#### Texto fornecido
————

A CGTP infiltrou-se em São Bento, mas é só arte contemporânea
A colecção de António Cachola, um economista alentejano, vai ocupar as paredes da Residência de São Bento durante um ano. Dedicada à arte emergente, traz alguma ironia a São Bento através da curadoria de João Pinharanda.
Saem das paredes da Residência de São Bento, em Lisboa, as obras de arte mais institucionais da Colecção de Serralves e entram as mais irreverentes da Colecção António Cachola. Esta é uma montagem “arrojada”, reconhece Kathleen Gomes, assessora cultural do primeiro-ministro.
Nas vésperas do 5 de Outubro, acompanhámos parte da montagem desta segunda iniciativa dedicada à arte contemporânea na residência do primeiro-ministro, intitulada Arte em São Bento – Colecção António Cachola 2018, que parte da vontade de António Costa de ter arte portuguesa mais actual no ambiente em que trabalha e recebe os seus convidados, nacionais e estrangeiros. Não é bem uma exposição, porque as pinturas, esculturas e fotografias misturam-se com o mobiliário nos vários andares do palacete, mas o público pode apreciar as obras de arte uma vez por semana, aos domingos, até ao final do ano, quando o palacete abre aos visitantes, das 10h às 17h.

————

#### Tarefa A
Indique todas as pessoas referidas pelo nome no texto sobre a arte em São Bento.
#### Tarefa B
Prossiga o texto sobre a arte contemporânea em São Bento a partir da última frase apresentada.
Os registos não têm qualquer relação com o texto.

#### Registos de dados
————

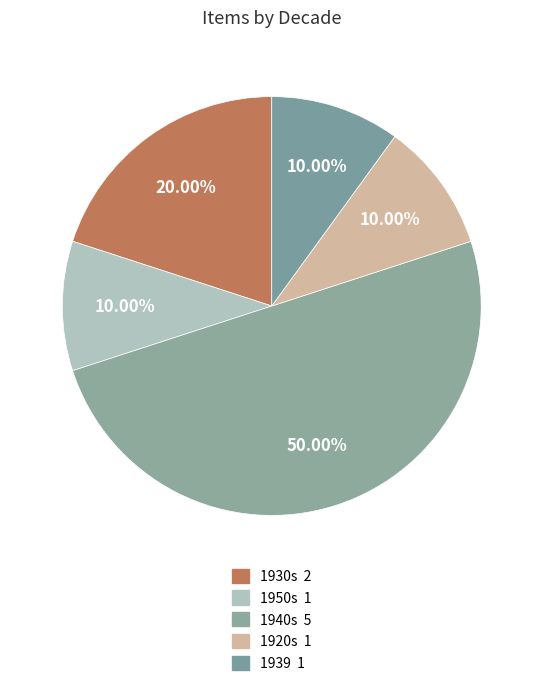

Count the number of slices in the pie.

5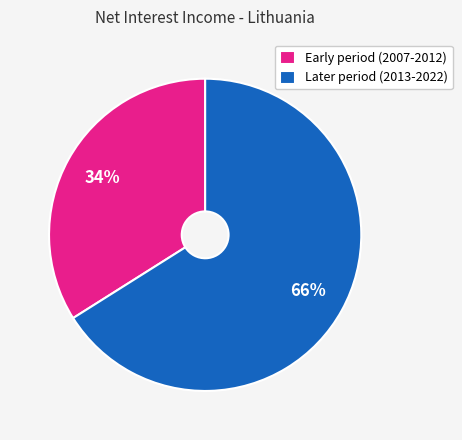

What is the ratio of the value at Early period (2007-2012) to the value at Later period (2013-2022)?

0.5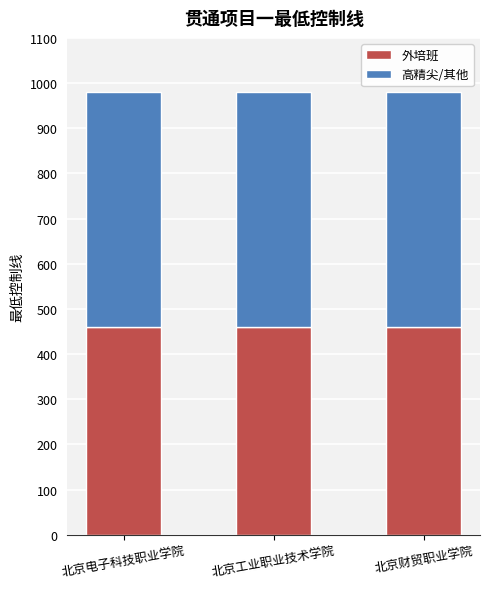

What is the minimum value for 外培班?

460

————

#### Resposta A
António Cachola, João Pinharanda, Kathleen Gomes e António Costa.

#### Resposta B
Mas este 5 de Outubro, feriado em que se comemora a implantação da República, marca também o regresso do primeiro-ministro a São Bento, depois de a residência ter sido submetida a meses de obras e de António Costa se ter mudado temporariamente para o Terreiro do Paço.
No segundo ano em que decorre a iniciativa Arte em São Bento, com a inauguração para o público marcada para esta sexta-feira às 15h, os visitantes vão confrontar-se com 50 obras da Colecção António Cachola, começada a fazer no início dos anos 90 por um economista natural de Elvas, onde a colecção está em permanente exibição no Museu de Arte Contemporânea de Elvas (MACE), uma das experiências pioneiras de descentralizações da arte contemporânea em Portugal feita através de uma colecção privada.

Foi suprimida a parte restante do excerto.